Ernest "Ernie" Simms (23 July 1891 – 11 October 1971) was an English footballer, who was best known as a Luton Town centre forward. He was the first forward to play for England while playing for a Third Division club.

Simms was born in Easington, County Durham, and after playing for local clubs, South Shields Adelaide and Murton Colliery Welfare, he joined Barnsley in 1912, before moving south to join Luton Town in the summer of 1913.

Simms joined the British Army at the outbreak of the First World War, joining the Football Battalion, a unit made up of professional footballers which was attached to the Middlesex Regiment. He was discharged in 1915 and re-enlisted with the Royal Field Artillery. During the war he suffered a savage disabling leg wound which left him with serious muscle damage and a permanent limp. Simms was discharged less than a month before the armistice.

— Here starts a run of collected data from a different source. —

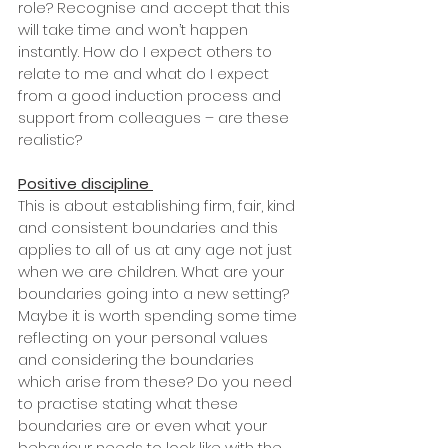
role? Recognise and accept that this 
will take time and won’t happen 
instantly. How do I expect others to 
relate to me and what do I expect 
from a good induction process and 
support from colleagues – are these 
realistic? 
Positive discipline
This is about establishing firm, fair, kind 
and consistent boundaries and this 
applies to all of us at any age not just 
when we are children. What are your 
boundaries going into a new setting? 
Maybe it is worth spending some time 
reflecting on your personal values 
and considering the boundaries 
which arise from these? Do you need 
to practise stating what these 
boundaries are or even what your 
behaviour needs to look like with the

Despite the noticeable limp and ungainly running style, which always attracted the attention of passers-by whatever the weather, each and every night Simms returned to Luton's Kenilworth Road ground in a despairing effort to regain fitness and play once again. For the duration of the war the ground was closed, but Simms gained entry to the ground each night by climbing up a drain pipe with the "agility and ease of a practised cat-burglar". He then stripped down to his vest and underpants and raced up and down the terraces and completed lap after lap of the cinder track surrounding the pitch. This went on for months, until one morning the wartime caretaker arrived at the ground and noticed footprints in the deep snow. Fearing there was a burglar at large the police laid a trap and pounced on him the following evening, leaving Simms no choice but to confess everything.